→ **STUDY TEXT**:
★ ★ ★ ★ ★ ★ ★
    1. I appreciate how you have helped (name of child) at home….
    2. I want to partner with you to help (name of child) become successful at… here are some ways you can work with your child on at home…
  9. Have some specific websites or resources available to share with your parents that will assist them understanding curriculum or assist with homework.  (Here in Alberta, we have most of our elementary textbooks online, so if a child forgets to bring home books, their textbooks can be accessed online.  We also have ExamBank, a great resource to take practice tests.  There are also numerous resources for the novel studies, and free worksheet websites to help with grammar, punctuation, and parts of speech.)
  10. Conclude the interview with sharing another positive observation about their child, and if possible  follow-up a week or two after the interview.  (I usually like to send an email, thanking the parent for their time in coming in and commenting on improvements seen in class a couple of weeks after the interview.)

Parents:

  1. Prior to the meeting, PRAY.  I cannot emphasize that enough.  It is vital to have the meeting undergirded with prayer prior to the appointment, during and after the meeting.
  2. Do not bring your child to the interview (or younger/older siblings) to a meeting unless you have been directed to do so by the teacher.  An interview that includes the child will be directed by the teacher in a far different manner than a frank discussion between a parent and a teacher.  It will be more inclusive of the child and he/she will be an active participant.  Also turn OFF your smart phone.
  3. Try to come to the interview with the attitude that the teacher has the best interests of their students in mind and so the teacher is not “out to get” your child.  Starting a meeting as an adversary will not be productive.
★ ★ ★ ★ ★ ★ ★
→ **INFORMATION SUPPLIED**:

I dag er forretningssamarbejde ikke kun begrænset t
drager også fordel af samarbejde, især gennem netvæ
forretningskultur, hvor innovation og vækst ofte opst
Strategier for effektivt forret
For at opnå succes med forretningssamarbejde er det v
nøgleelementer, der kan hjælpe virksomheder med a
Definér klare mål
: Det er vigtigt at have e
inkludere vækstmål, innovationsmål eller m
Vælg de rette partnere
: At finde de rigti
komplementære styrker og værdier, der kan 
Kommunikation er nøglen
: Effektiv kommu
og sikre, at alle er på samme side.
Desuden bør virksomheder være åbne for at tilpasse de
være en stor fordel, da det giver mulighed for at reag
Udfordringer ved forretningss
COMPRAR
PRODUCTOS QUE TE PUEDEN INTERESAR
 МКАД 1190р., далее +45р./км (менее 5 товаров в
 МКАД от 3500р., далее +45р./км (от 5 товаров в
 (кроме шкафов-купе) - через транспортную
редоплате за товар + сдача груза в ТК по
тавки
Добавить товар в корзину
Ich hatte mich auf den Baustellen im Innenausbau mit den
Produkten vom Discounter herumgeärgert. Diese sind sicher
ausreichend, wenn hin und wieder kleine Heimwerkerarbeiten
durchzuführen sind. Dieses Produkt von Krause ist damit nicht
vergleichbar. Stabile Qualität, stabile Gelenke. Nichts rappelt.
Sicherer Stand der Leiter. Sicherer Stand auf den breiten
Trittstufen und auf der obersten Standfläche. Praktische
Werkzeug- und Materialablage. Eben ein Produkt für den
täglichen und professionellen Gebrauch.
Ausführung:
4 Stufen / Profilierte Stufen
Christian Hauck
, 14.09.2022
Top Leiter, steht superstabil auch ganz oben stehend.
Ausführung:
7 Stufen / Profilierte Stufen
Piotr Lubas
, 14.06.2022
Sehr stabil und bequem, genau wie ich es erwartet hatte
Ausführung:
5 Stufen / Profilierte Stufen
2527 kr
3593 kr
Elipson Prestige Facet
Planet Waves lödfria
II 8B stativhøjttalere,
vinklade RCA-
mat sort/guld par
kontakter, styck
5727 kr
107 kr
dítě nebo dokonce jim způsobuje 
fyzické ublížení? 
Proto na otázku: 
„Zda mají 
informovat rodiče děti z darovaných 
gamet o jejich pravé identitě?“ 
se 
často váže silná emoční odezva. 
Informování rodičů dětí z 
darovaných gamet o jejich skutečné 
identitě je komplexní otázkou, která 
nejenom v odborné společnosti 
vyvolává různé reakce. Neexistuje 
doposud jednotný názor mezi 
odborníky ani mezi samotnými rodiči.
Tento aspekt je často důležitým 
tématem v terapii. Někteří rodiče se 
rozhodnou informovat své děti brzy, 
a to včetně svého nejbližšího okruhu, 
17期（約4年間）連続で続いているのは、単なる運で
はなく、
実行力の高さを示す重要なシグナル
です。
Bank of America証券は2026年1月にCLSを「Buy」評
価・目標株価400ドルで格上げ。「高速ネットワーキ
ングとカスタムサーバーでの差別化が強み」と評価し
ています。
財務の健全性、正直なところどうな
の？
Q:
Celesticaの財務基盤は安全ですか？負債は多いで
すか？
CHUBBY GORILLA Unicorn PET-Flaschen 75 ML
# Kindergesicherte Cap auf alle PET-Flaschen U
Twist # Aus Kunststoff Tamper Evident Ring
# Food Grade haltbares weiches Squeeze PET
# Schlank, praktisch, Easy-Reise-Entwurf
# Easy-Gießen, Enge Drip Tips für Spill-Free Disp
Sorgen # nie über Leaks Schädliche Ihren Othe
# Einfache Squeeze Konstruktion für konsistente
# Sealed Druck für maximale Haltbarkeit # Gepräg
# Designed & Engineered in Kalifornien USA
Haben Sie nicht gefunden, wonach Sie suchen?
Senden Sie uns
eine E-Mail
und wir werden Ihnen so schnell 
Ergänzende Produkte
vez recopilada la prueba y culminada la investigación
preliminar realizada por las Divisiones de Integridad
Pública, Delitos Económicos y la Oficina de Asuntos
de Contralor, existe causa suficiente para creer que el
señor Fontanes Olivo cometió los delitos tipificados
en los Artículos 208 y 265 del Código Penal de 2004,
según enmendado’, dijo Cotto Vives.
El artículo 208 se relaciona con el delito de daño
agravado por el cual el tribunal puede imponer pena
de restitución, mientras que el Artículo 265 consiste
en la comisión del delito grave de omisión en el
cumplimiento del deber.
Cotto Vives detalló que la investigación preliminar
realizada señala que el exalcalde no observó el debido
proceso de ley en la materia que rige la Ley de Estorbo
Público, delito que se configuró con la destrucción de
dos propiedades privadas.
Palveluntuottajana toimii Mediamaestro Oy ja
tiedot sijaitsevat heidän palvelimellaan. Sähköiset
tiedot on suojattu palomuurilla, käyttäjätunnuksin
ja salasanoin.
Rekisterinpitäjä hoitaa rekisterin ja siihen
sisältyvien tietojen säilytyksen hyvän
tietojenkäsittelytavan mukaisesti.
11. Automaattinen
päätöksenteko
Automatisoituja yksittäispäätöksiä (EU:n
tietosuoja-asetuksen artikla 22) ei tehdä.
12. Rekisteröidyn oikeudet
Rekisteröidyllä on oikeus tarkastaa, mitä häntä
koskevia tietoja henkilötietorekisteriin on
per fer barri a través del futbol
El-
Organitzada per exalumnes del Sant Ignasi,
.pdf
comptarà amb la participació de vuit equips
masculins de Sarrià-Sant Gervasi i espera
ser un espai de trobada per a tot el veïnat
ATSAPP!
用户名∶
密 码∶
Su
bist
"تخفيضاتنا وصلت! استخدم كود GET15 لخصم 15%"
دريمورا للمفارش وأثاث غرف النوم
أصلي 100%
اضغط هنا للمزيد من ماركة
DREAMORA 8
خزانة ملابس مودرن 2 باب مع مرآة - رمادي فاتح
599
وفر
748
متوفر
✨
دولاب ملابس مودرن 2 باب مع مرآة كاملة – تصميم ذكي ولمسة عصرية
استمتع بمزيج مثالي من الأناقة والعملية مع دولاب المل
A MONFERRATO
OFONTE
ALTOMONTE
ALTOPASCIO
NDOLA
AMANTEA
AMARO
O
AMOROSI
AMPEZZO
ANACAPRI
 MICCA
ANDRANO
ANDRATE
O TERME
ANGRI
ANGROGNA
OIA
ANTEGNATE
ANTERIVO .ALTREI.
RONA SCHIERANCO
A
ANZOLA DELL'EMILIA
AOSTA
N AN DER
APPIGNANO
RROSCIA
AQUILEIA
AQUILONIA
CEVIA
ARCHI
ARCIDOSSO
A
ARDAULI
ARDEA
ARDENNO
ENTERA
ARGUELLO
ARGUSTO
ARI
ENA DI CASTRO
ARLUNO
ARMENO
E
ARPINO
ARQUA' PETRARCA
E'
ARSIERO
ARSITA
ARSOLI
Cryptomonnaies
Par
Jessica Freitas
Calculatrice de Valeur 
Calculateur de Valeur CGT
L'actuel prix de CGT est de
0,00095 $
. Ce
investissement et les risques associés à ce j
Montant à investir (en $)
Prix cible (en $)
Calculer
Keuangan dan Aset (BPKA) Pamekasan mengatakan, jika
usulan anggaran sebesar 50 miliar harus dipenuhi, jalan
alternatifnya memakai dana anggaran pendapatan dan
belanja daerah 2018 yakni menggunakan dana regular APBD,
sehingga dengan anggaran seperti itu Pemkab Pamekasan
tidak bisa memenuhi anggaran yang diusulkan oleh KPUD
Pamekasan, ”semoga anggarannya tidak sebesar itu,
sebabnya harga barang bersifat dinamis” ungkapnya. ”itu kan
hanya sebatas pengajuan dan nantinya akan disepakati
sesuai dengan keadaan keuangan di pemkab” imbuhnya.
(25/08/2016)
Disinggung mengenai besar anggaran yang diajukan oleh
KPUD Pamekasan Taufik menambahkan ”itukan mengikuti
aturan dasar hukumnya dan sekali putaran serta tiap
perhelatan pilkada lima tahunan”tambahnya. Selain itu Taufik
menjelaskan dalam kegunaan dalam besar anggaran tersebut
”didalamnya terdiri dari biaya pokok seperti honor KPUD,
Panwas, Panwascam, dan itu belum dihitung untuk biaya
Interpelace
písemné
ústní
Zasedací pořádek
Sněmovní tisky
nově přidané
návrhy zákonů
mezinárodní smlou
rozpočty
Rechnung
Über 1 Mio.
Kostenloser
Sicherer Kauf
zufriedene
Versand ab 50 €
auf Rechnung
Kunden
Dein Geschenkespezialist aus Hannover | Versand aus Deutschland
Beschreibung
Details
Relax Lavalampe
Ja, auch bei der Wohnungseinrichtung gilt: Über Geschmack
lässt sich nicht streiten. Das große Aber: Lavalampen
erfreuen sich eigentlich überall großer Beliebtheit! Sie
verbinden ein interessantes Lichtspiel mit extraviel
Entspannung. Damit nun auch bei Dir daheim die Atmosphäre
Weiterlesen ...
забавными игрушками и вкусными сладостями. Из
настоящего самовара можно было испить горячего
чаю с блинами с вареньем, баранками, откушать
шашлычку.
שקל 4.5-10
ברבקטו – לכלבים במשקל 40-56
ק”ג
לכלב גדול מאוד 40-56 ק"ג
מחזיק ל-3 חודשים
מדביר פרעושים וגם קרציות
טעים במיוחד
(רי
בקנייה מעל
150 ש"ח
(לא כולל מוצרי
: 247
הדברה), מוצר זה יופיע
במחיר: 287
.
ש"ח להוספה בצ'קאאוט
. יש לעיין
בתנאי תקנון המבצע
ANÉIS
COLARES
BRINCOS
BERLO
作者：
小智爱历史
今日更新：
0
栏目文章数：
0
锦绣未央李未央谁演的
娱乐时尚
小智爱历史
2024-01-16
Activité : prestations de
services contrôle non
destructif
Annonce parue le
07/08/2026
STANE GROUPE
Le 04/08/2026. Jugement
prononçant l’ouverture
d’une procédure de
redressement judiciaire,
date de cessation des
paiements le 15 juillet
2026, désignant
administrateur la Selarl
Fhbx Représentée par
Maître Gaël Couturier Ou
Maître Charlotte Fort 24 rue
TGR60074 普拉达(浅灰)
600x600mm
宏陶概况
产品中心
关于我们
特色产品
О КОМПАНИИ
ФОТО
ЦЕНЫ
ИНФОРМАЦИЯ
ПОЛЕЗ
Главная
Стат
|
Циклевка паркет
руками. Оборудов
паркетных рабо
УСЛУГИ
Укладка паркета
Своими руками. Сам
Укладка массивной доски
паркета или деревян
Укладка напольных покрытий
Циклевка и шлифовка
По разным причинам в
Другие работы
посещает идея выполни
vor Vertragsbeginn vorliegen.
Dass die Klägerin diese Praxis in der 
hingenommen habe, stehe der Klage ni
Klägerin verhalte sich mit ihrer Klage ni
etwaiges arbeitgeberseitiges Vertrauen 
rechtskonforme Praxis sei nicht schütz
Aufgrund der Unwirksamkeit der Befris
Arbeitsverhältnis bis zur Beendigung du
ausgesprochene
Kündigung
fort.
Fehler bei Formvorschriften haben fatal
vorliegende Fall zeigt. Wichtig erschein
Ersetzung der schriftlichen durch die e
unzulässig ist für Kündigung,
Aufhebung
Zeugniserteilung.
★ ★ ★ ★ ★ ★ ★
→ **TASK A**: According to the parent-teacher interview text, what should parents do with their smart phone during the interview?
→ **TASK B**: Resume the parent-teacher interview text from the end of its last sentence.
The rows come from a different source than the text about parent-teacher interviews.

→ **RESPONSE A**: Turn it off.

→ **RESPONSE B**:
  4. To put a teacher at ease, start with a positive comment on how your child is responding positively in the classroom.  Teachers need those encouraging words!
  5. Be prepared to listen as well as talk.  Express your concerns with the idea that you and the teacher are partners and it is a team effort to ensure your child will succeed in the classroom.  Say things like: “How can I partner with you to help (child) become successful in class?”  “Do you have suggestions on how I can work at home with (child) on homework or behaviour?”
  6. Ensure you actually do take the teacher’s suggestions if he/she gives you some.  Nothing is more frustrating for a teacher than when there has been a good exchange of ideas at the interview but no follow-up at home.
  7. DO NOT speak unkindly or disrespectfully about the teacher at home after the interview in front of your child or with other parents.  It causes considerable problems in the classroom if a child loses respect for their teacher and this can impede learning for your child as well as other children in the class.  A good rule of thumb is: “If you don’t have something nice to say, don’t say anything at all.”  (The same is true for teachers speaking about children and parents in the staff room…recognize that there are appropriate and inappropriate times to talk about specifics but gossip is NEVER okay!)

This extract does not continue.